This article examines how Iranian journalists perceive, negotiate, and enact their professional roles under conditions of political volatility and structural repression. In existing scholarship, journalism in Iran is commonly portrayed as either incapacitated by state control or reducible to ideological instruments. Drawing on journalists’ own accounts, this study challenges such ideas by foregrounding agency, role negotiation, and strategic adaptation in a highly constrained media environment.

The study is grounded in journalistic role theory, particularly the process model of journalistic roles and the framework of journalistic roles in political and everyday life proposed by Hanitzsch and Vos. The study adopts a discursive institutionalist perspective, treating journalistic roles as dynamic constructs that are continuously (re)interpreted in response to shifting political boundaries rather than as fixed normative functions.

12 in-depth active interviews with Iran-based journalists, conducted in Persian, were conducted and analyzed using reflexive thematic analysis through a hybrid inductive-deductive approach, allowing established role categories to be examined alongside context-specific practices emerging from the data.

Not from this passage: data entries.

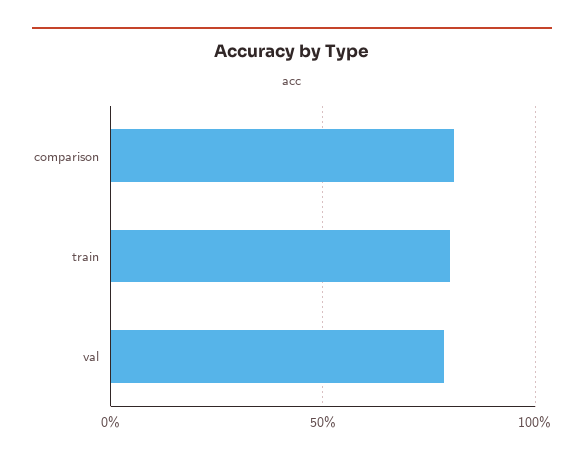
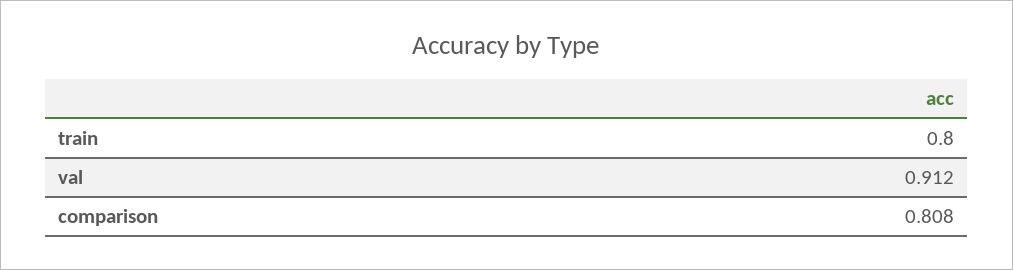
  {
    "comparison": 0.808,
    "train": 0.8,
-   "val": 0.8
+   "val": 0.912
  }

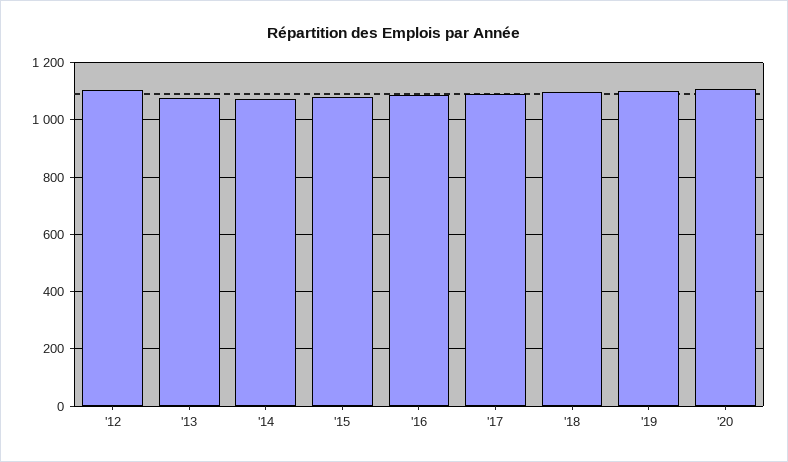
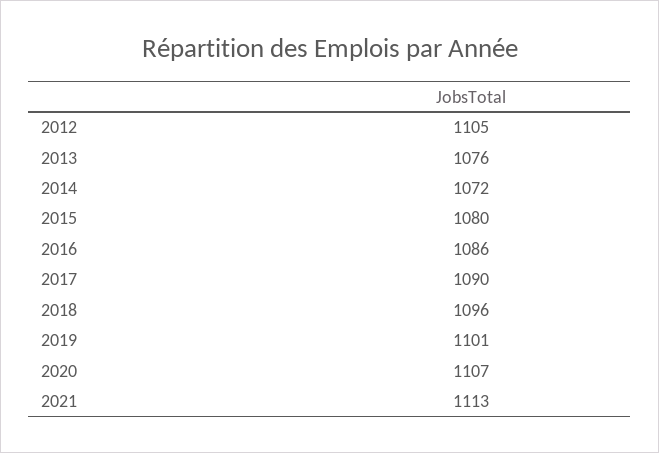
  {
    "'12": 1105,
    "'13": 1076,
    "'14": 1072,
    "'15": 1080,
    "'16": 1086,
    "'17": 1090,
    "'18": 1096,
    "'19": 1101,
-   "'20": 1107
+   "'20": 1107,
+   "2021": 1113
  }

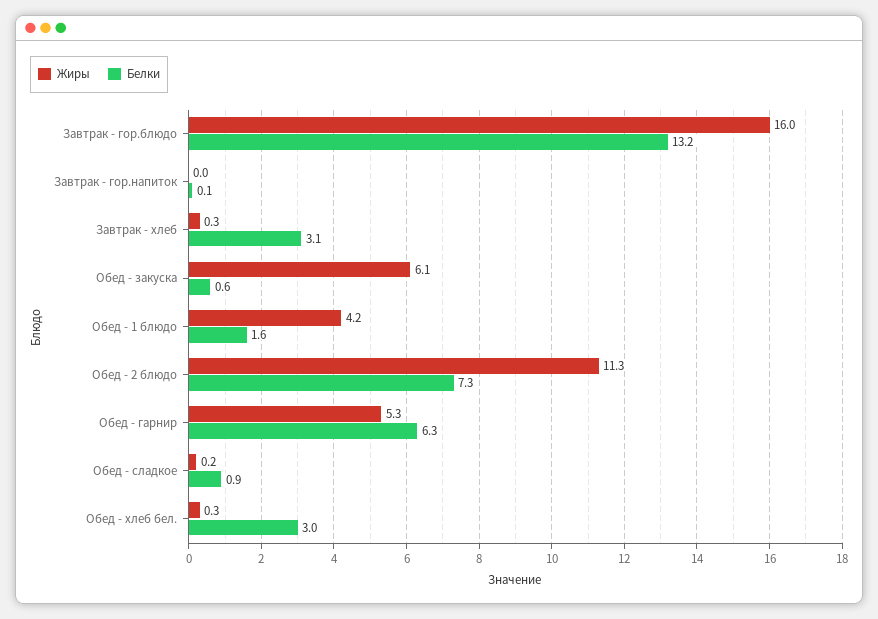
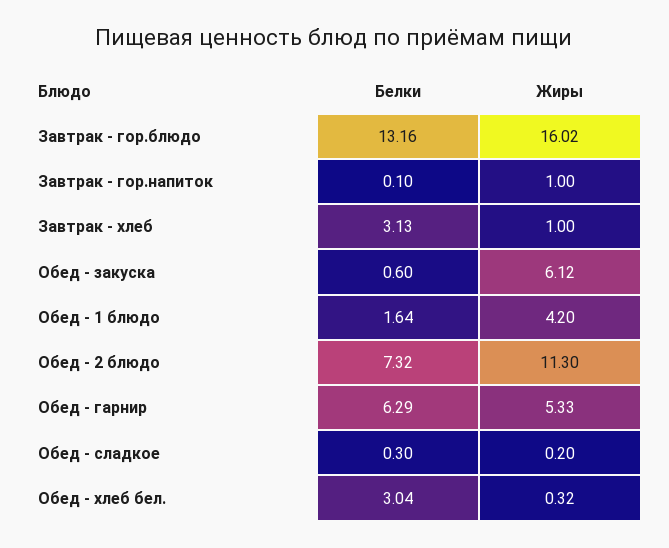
  {
    "Жиры": {
      "Завтрак - гор.блюдо": 16.02,
-     "Завтрак - гор.напиток": 0,
+     "Завтрак - гор.напиток": 1,
-     "Завтрак - хлеб": 0.3,
+     "Завтрак - хлеб": 1,
      "Обед - закуска": 6.12,
      "Обед - 1 блюдо": 4.2,
      "Обед - 2 блюдо": 11.3,
      "Обед - гарнир": 5.33,
      "Обед - сладкое": 0.2,
      "Обед - хлеб бел.": 0.32
    },
    "Белки": {
      "Завтрак - гор.блюдо": 13.16,
      "Завтрак - гор.напиток": 0.1,
      "Завтрак - хлеб": 3.13,
      "Обед - закуска": 0.6,
      "Обед - 1 блюдо": 1.64,
      "Обед - 2 блюдо": 7.32,
      "Обед - гарнир": 6.29,
-     "Обед - сладкое": 0.9,
+     "Обед - сладкое": 0.3,
      "Обед - хлеб бел.": 3.04
    }
  }

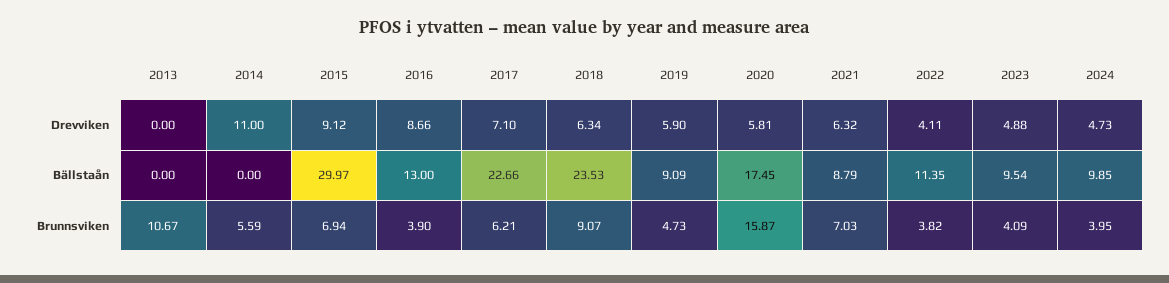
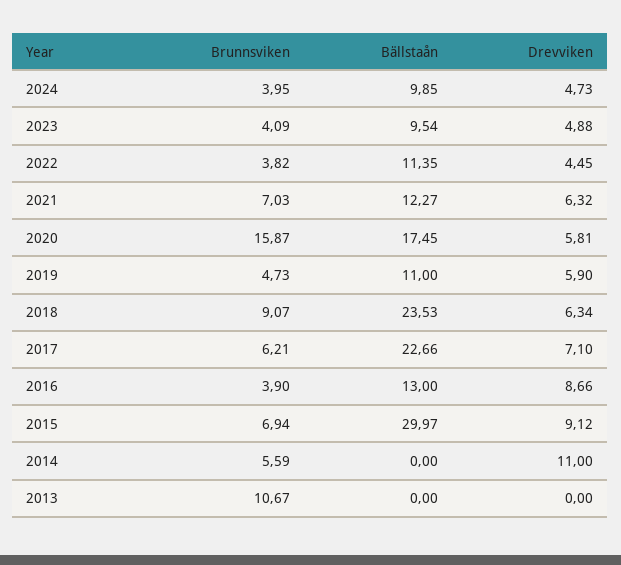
  {
    "2013": {
      "Drevviken": 0,
      "Bällstaån": 0,
      "Brunnsviken": 10.67
    },
    "2014": {
      "Drevviken": 11,
      "Bällstaån": 0,
      "Brunnsviken": 5.59
    },
    "2015": {
      "Drevviken": 9.12,
      "Bällstaån": 29.97,
      "Brunnsviken": 6.94
    },
    "2016": {
      "Drevviken": 8.66,
      "Bällstaån": 13,
      "Brunnsviken": 3.9
    },
    "2017": {
      "Drevviken": 7.1,
      "Bällstaån": 22.66,
      "Brunnsviken": 6.21
    },
    "2018": {
      "Drevviken": 6.34,
      "Bällstaån": 23.53,
      "Brunnsviken": 9.07
    },
    "2019": {
      "Drevviken": 5.9,
-     "Bällstaån": 9.09,
+     "Bällstaån": 11,
      "Brunnsviken": 4.73
    },
    "2020": {
      "Drevviken": 5.81,
      "Bällstaån": 17.45,
      "Brunnsviken": 15.87
    },
    "2021": {
      "Drevviken": 6.32,
-     "Bällstaån": 8.79,
+     "Bällstaån": 12.27,
      "Brunnsviken": 7.03
    },
    "2022": {
-     "Drevviken": 4.11,
+     "Drevviken": 4.45,
      "Bällstaån": 11.35,
      "Brunnsviken": 3.82
    },
    "2023": {
      "Drevviken": 4.88,
      "Bällstaån": 9.54,
      "Brunnsviken": 4.09
    },
    "2024": {
      "Drevviken": 4.73,
      "Bällstaån": 9.85,
      "Brunnsviken": 3.95
    }
  }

The findings show that Iranian journalists articulate strong normative commitments to roles such as informing the public, monitoring power, educating citizens, and advocating social change. However, the enactment of these roles is highly selective and mediated by pervasive uncertainty, censorship, and personal risk. Journalists employ a range of strategic adaptations, including rhetorical ambiguity, coded storytelling, selective silence, organizational coordination, and role compartmentalization, to align professional ideals with what is practically possible. Rather than abandoning journalistic values, these strategies enable journalists to sustain meaning in their work while navigating repression.

By illuminating how roles are adapted rather than erased under authoritarian conditions, the study contributes to comparative journalism research and advances understanding of journalism beyond liberal-democratic contexts.